======== Records for processing

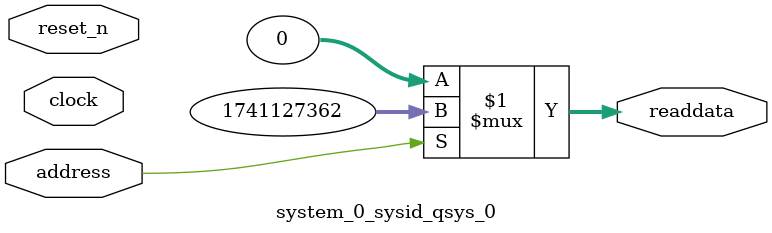
<source format=v>

`timescale 1ns / 1ps
// synthesis translate_on

// turn off superfluous verilog processor warnings 
// altera message_level Level1 
// altera message_off 10034 10035 10036 10037 10230 10240 10030 

module system_0_sysid_qsys_0 (
               // inputs:
                address,
                clock,
                reset_n,

               // outputs:
                readdata
             )
;

  output  [ 31: 0] readdata;
  input            address;
  input            clock;
  input            reset_n;

  wire    [ 31: 0] readdata;
  //control_slave, which is an e_avalon_slave
  assign readdata = address ? 1741127362 : 0;

endmodule




</source>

================

#### [Assigned task]
Your reply should be the full data above, copied exactly, with no pictures in it.

#### [Solution to the exercise]
<source format=v>

`timescale 1ns / 1ps
// synthesis translate_on

// turn off superfluous verilog processor warnings 
// altera message_level Level1 
// altera message_off 10034 10035 10036 10037 10230 10240 10030 

module system_0_sysid_qsys_0 (
               // inputs:
                address,
                clock,
                reset_n,

               // outputs:
                readdata
             )
;

  output  [ 31: 0] readdata;
  input            address;
  input            clock;
  input            reset_n;

  wire    [ 31: 0] readdata;
  //control_slave, which is an e_avalon_slave
  assign readdata = address ? 1741127362 : 0;

endmodule




</source>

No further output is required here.